Obecny system przewiduje, że każdy, kto ma kredyt złotówkowy, może raz na 3 miesiące nie płacić raty bez żadnych konsekwencji. Po prostu kredytobiorca spłaca zobowiązanie o tyle miesięcy dłużej, ile było zawieszonych rat.
Rządowe dane wskazują, że do tej pory wakacje kredytowe objęły 1,09 mln kredytów mieszkaniowych. To aż 57 proc. wszystkich kredytów w złotówkach o wartości 19,1 mld zł.
Pomysł PiS
Nowy pomysł PiS zakłada, że z pomocy będą mogły skorzystać osoby mające kredyt do 800 tys. zł. Ale nie wszyscy na takich samych zasadach.
Jeśli kredyt wynosi do 400 tys. zł, nie trzeba będzie spełniać żadnych dodatkowych warunków.
Jeśli kredyt wynosi od 400 do 800 tys. zł, to program będzie dostępny tylko w przypadku, gdy koszt obsługi kredytu, czyli rata kapitałowa i odsetkowa, przekracza 50 proc. dochodu gospodarstwa domowego. Brany będzie pod uwagę średni miesięczny dochód z 3 miesięcy przed złożeniem wniosku.

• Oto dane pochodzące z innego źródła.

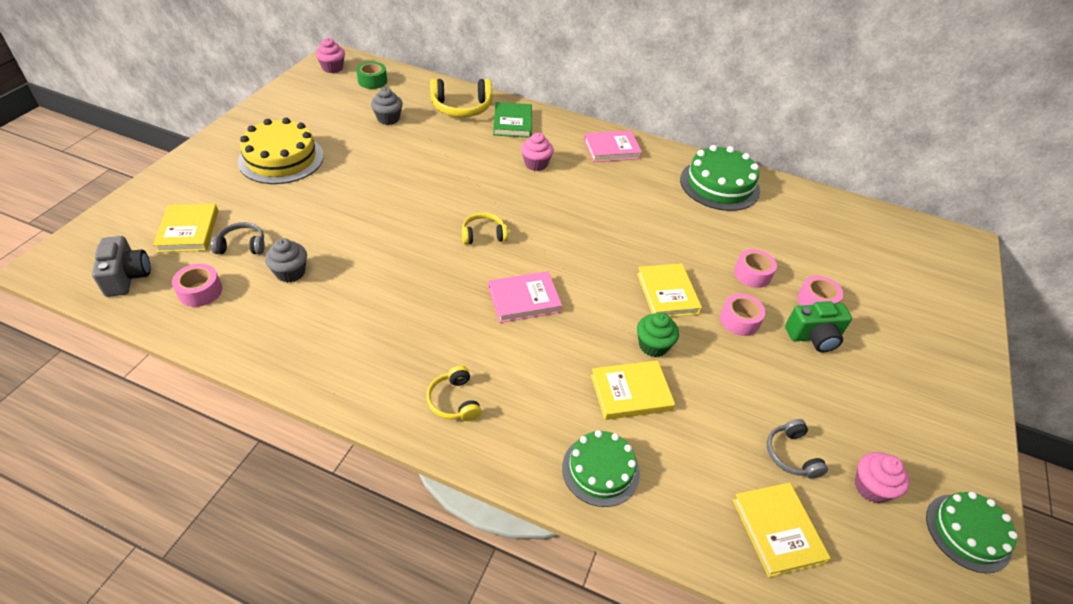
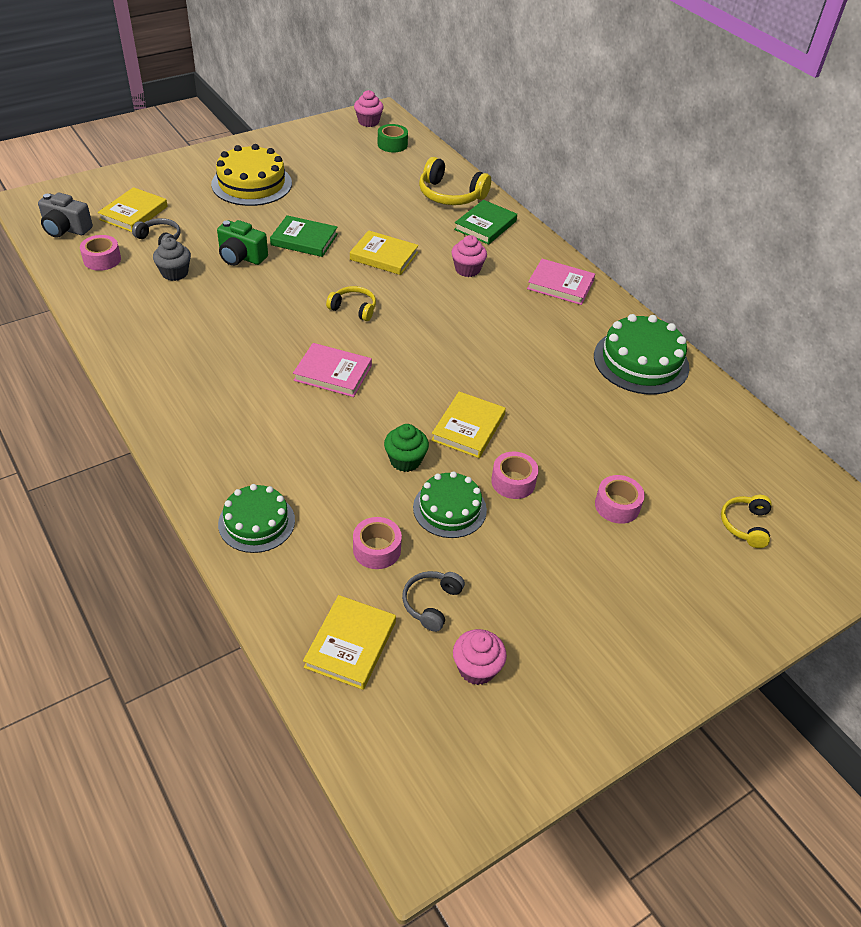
camera: 35 degrees right, 0 degrees up
(127, 277) = (66, 229): grey camera -> grey camera turned 90 degrees clockwise
(380, 191) = (304, 239): none -> green book
(388, 119) = (372, 182): grey cupcake -> none
(454, 401) = (199, 418): yellow headphones -> yellow headphones (745, 525)
(631, 392) = (344, 484): yellow book -> yellow book (384, 256)
(752, 274) = (576, 452): pink tape -> pink tape (377, 549)
(814, 337) = (574, 532): green camera -> green camera (241, 257)
(968, 532) = (528, 755): green cake -> green cake (449, 508)

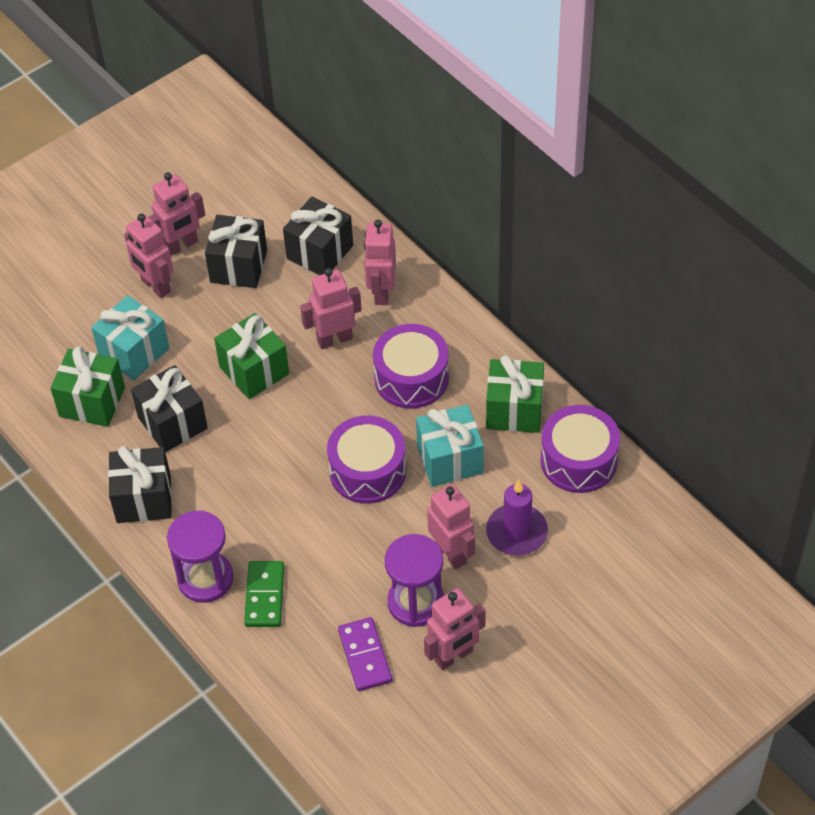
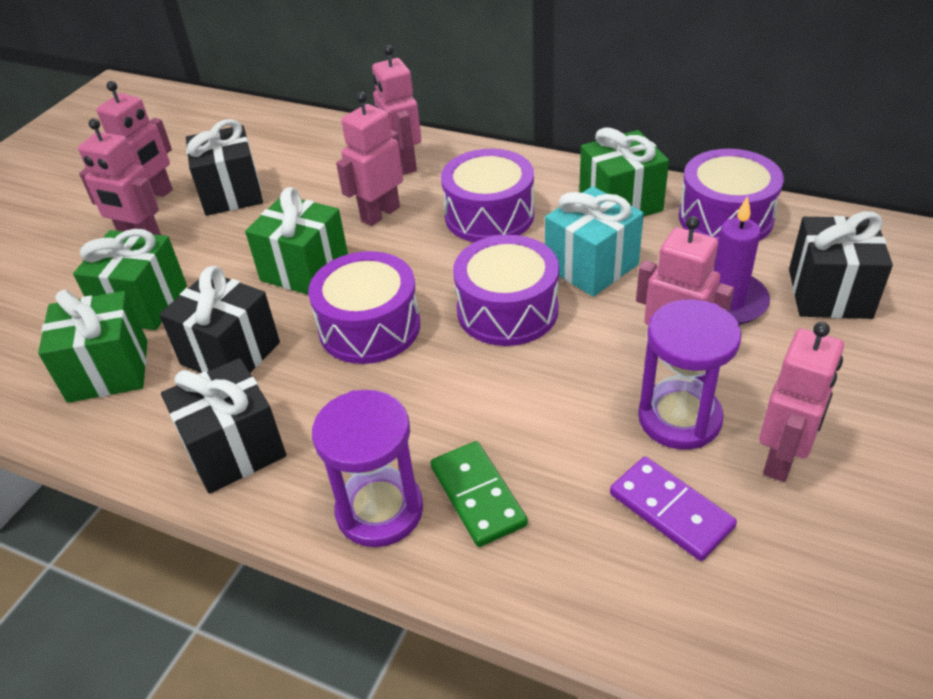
camera: 25 degrees left, 10 degrees down
(134, 352) = (143, 304): turquoise gift -> green gift
(270, 443) = (369, 327): none -> purple drum
(320, 252) = (315, 156): black gift -> black gift (829, 293)

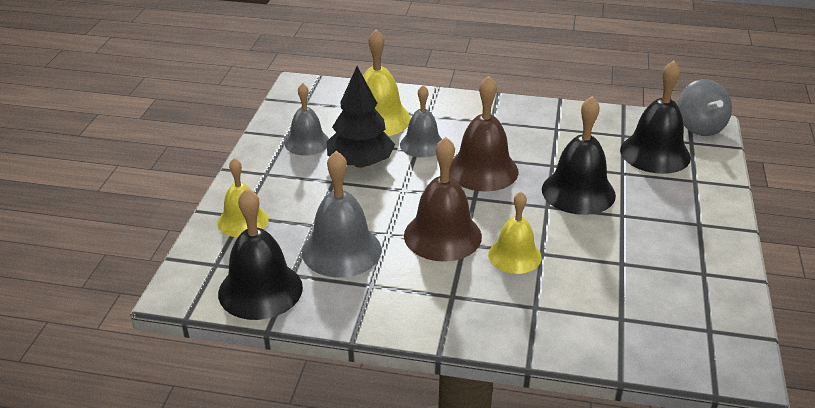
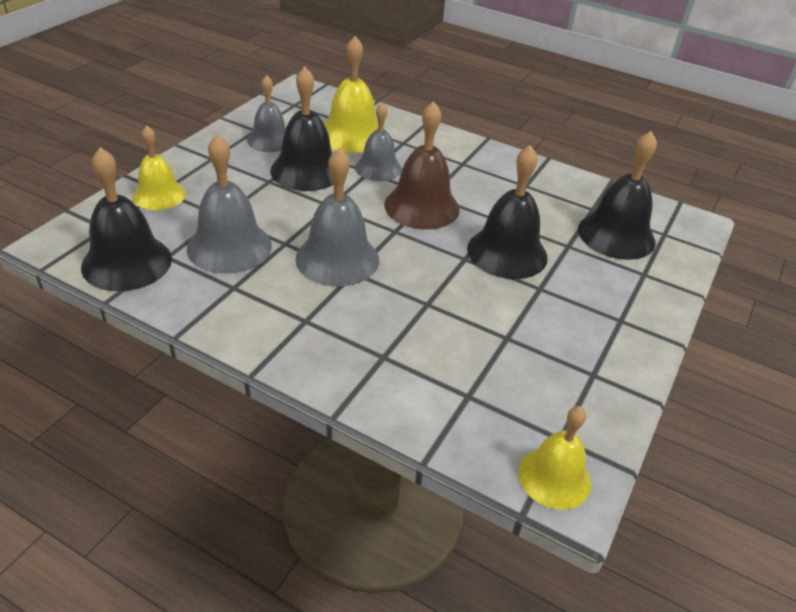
camera: 15 degrees right, 5 degrees up
(360, 163) = (306, 170): black tree -> black bell
(442, 235) = (337, 259): brown bell -> grey bell
(514, 256) = (397, 298): yellow bell -> yellow bell (554, 477)
(699, 127) = (683, 221): grey spinning top -> none

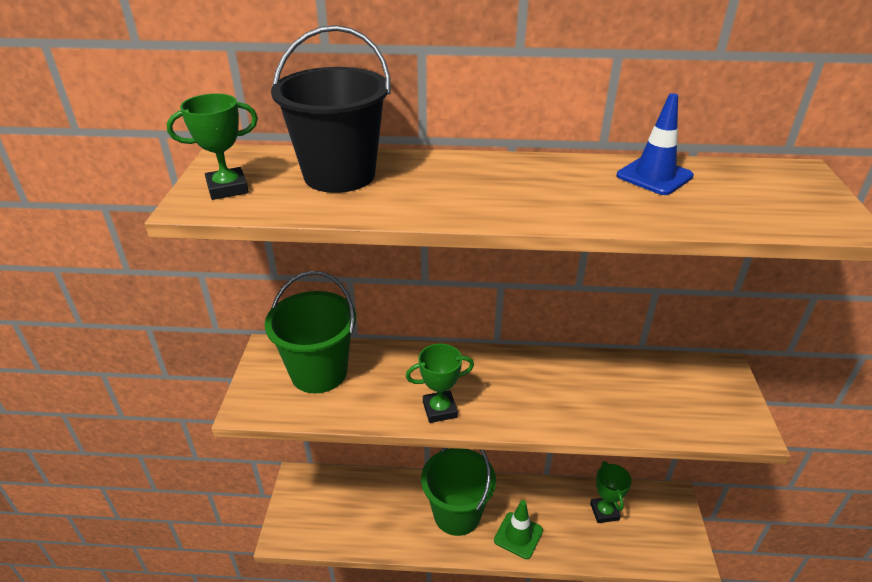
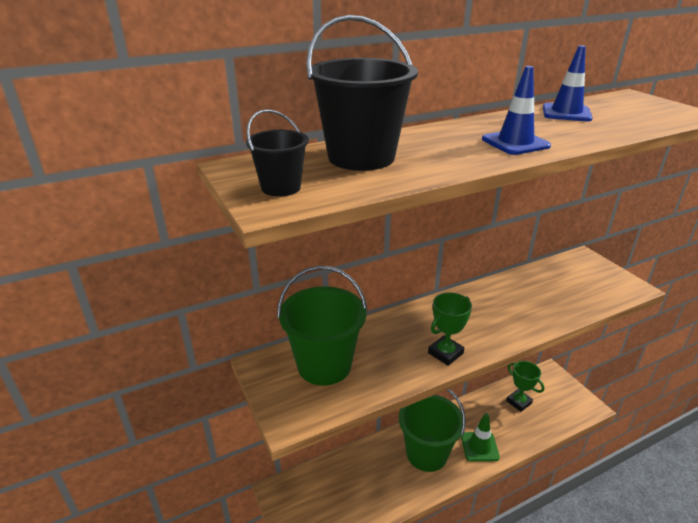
camera: 30 degrees left, 5 degrees down
(227, 188) = (281, 188): green trophy -> black bucket
(518, 200) = (515, 143): none -> blue traffic cone

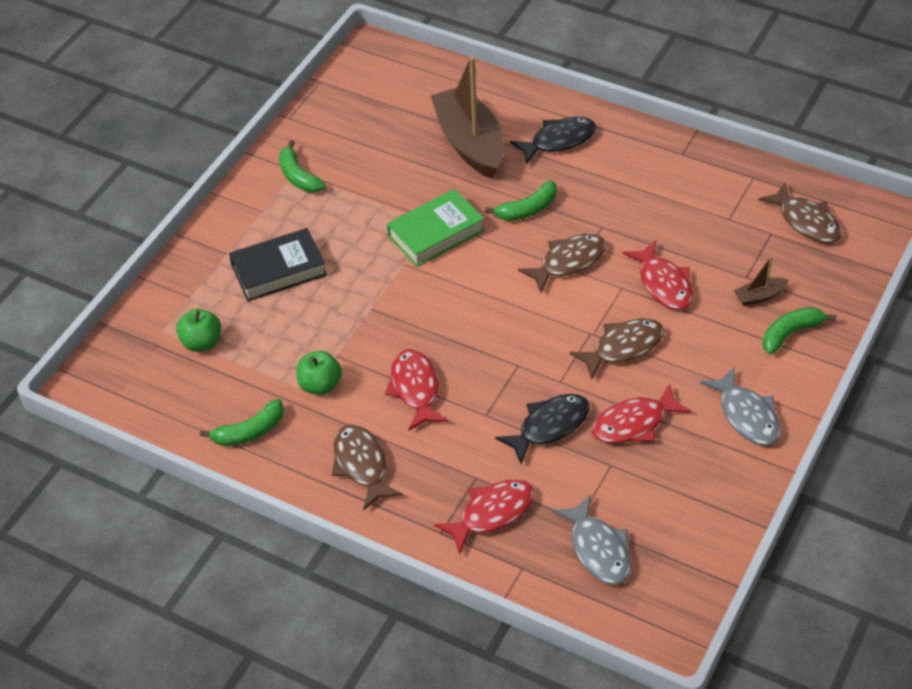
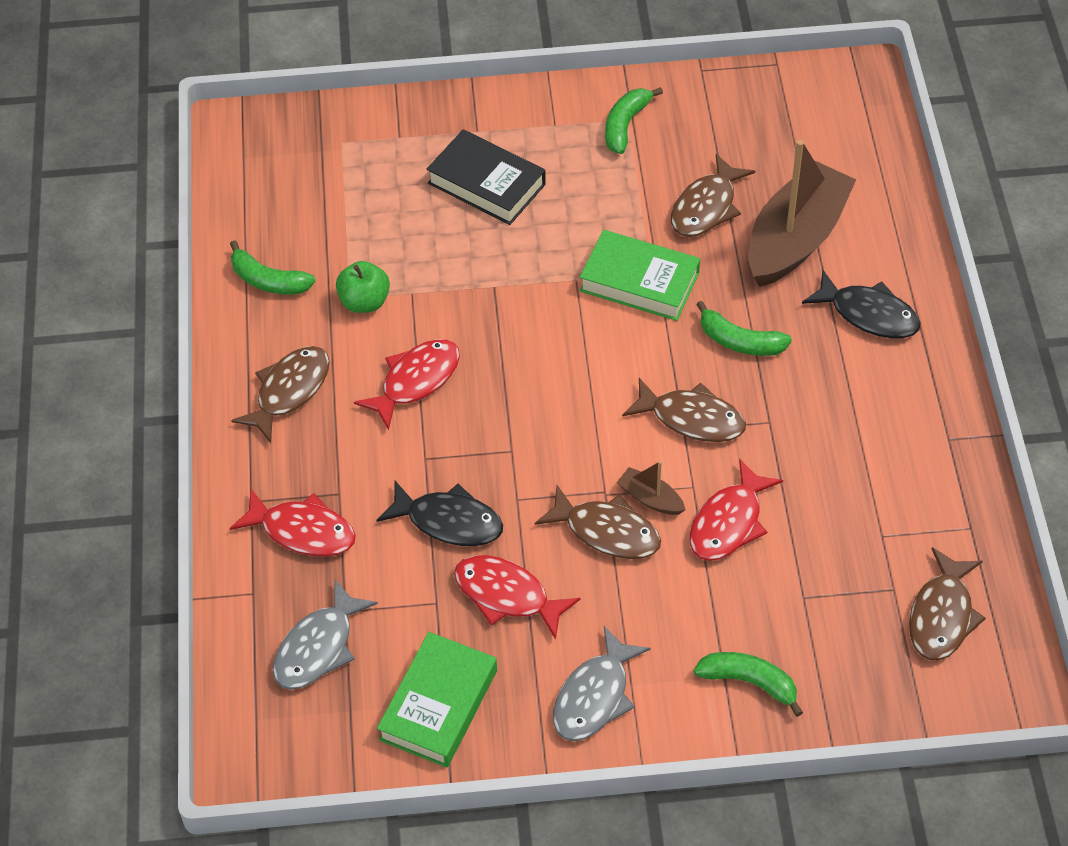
camera: 55 degrees right, 5 degrees up
(202, 342) = (349, 180): green apple -> none
(405, 171) = (706, 207): none -> brown fish
(695, 502) = (438, 705): none -> green book
(759, 296) = (783, 624): brown boat -> brown boat (650, 498)

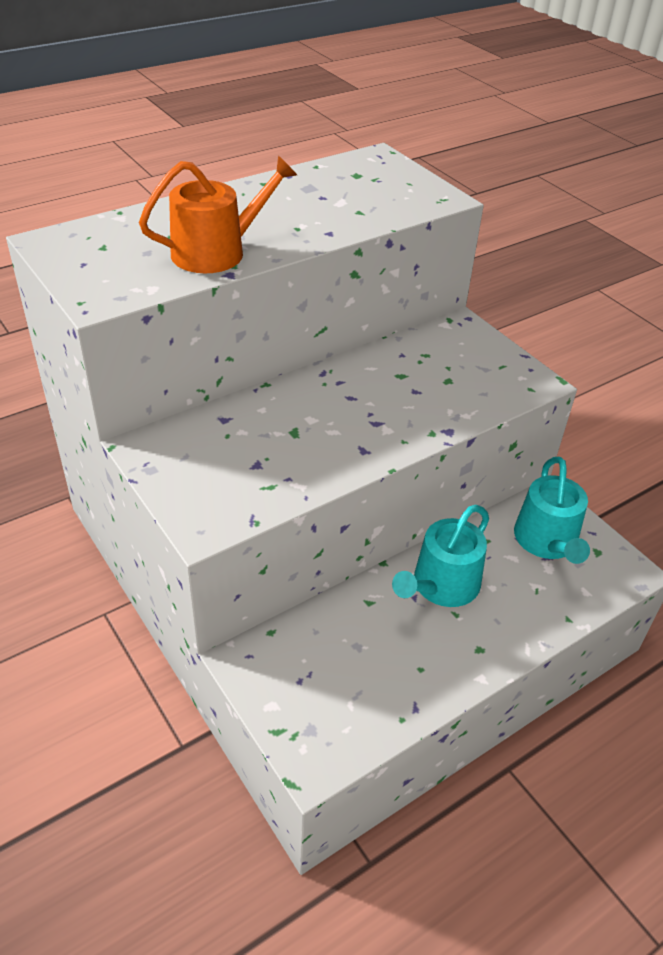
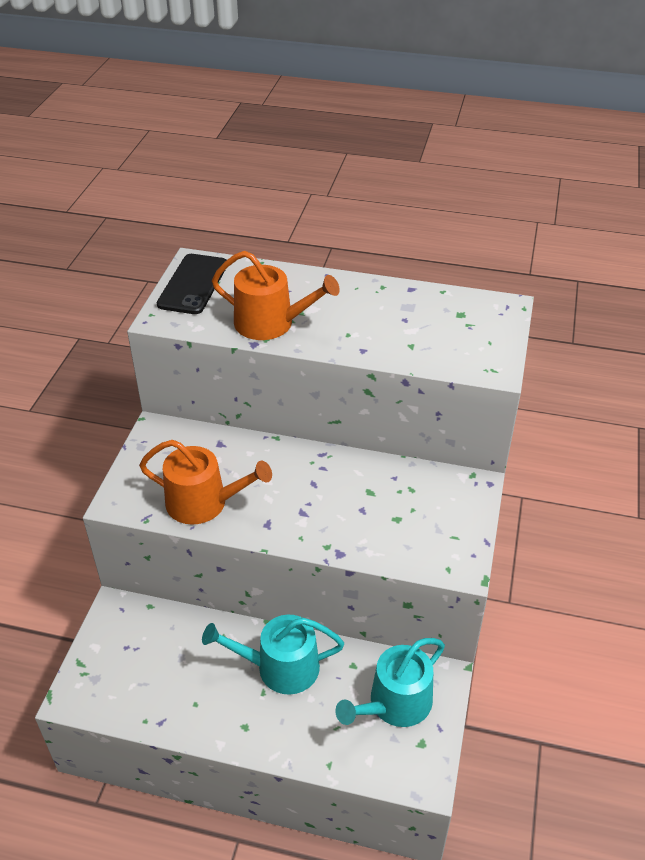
camera: 50 degrees right, 0 degrees up
(81, 258) = (193, 284): none -> black phone
(286, 472) = (204, 503): none -> orange watering can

Nie zmienia się to, że wakacje będą dotyczyć tylko kredytów złotówkowych zaciągniętych przed 1 lipca 2022 r. A także to, że będzie można zawiesić spłatę tylko jednej raty na kwartał.
Pomysł Polski 2050
Swój projekt złożyła w Sejmie także Polska 2050. Partia proponuje, żeby w 2024 roku można było zawiesić spłatę czterech rat (raz na kwartał) kredytu hipotecznego. To tak jak obecnie.
Ale z takiej opcji będą mogły skorzystać tylko te osoby, których rata kredytu przekracza 40 proc. średniego miesięcznego dochodu.
W ocenie ekspertów taki zapis sprawi, że prawo do wakacji kredytowych straci ok. 10 tys. osób.
Ceny prądu, gazu i ciepła
Posłowie Koalicji Obywatelskiej i Polska 2050-TD złożyli w Sejmie projekt ustawy zakładającej zamrożenie cen prądu, gazu i ciepła dla gospodarstw domowych i podmiotów wrażliwych do końca czerwca 2024 r. Zakłada on utrzymanie obecnych limitów zużycia i utrzymanie grup objętych ochroną.